Chicago, IL (September 29, 2003) Xinet, Inc., a leading developer of high-performance workflow and asset management solutions, is showing its WebNative Custom Image Order tool at Graph Expo. Custom Image Order is an Internet browser-based tool that makes customized versions of any image and downloads them with a single click. While Xinet's core technology has long provided web previews of images residing on WebNative servers, there is now a GUI that runs in any standard browser and allows printers, prepress companies and their customers to repurpose images in 13 formats with zero time, cost or effort.
At Graph Expo, booth # 4649, Xinet is showing the Custom Image Order tool and other features of WebNative, FullPress, the leading prepress server software, and WebNative Venture, an integrated, web-enabled, digital asset management database.
"Xinet's custom image generation is a huge time saver, because repurposing can be done quickly and easily," said Dan DeBartolo, VP of Marketing Services at Ryan Partnership, a $100 million advertising agency headquartered in Wilton, CT, with nine U.S. offices.
"We only have to put one image up. If we need it for a print ad, it can be pulled down as a high-resolution EPS. If we need the image for a PowerPoint presentation, it can be pulled down as a 72 DPI RGB JPEG," DeBartolo said.

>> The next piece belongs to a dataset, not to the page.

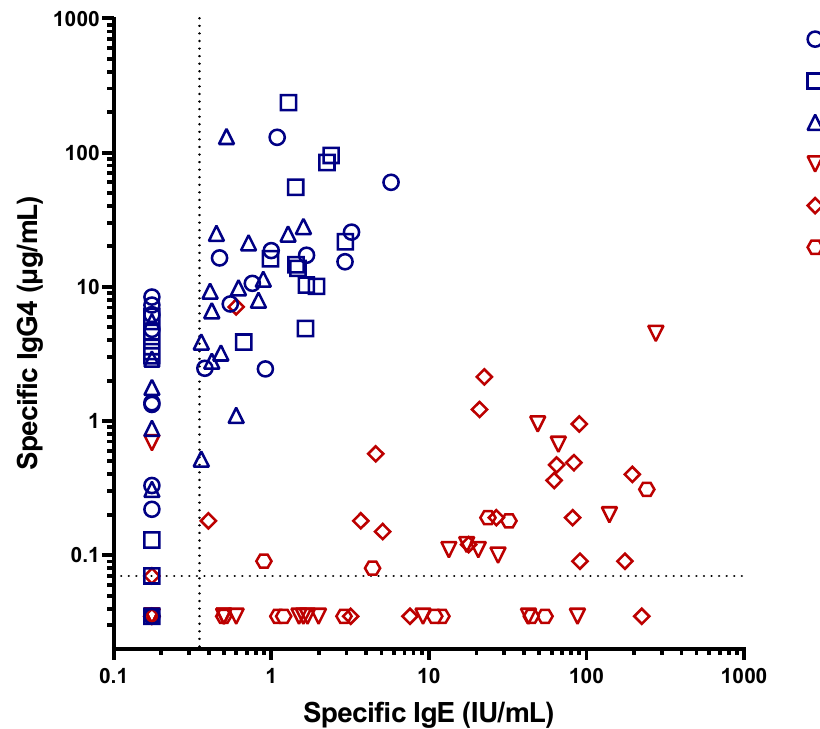
Figure 2. IgE and IgG4 to peanut and milk proteins (Adapted from Wilson et al. [23]).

The Custom Image Order tool is currently available and free of charge to all users of the current version of WebNative.
"The demand for on-the-fly image repurposing and delivery is growing as rapidly as deployment time is shrinking," said Xinet CEO Scott Seebass. "When delivering different pieces of a total job to your customer, Custom Image Order is a critical value-added service to offer." Using WebNative, anyone in need of art simply drops images into an online "basket", selects a conversion profile, and downloads the resulting repurposed images. Images can be transferred securely over the public Internet or private intranet. They arrive in the appropriate colorspace, image format (including EPS, TIFF, BMP, GIF and various JPEGs), and resolution for the targeted output media.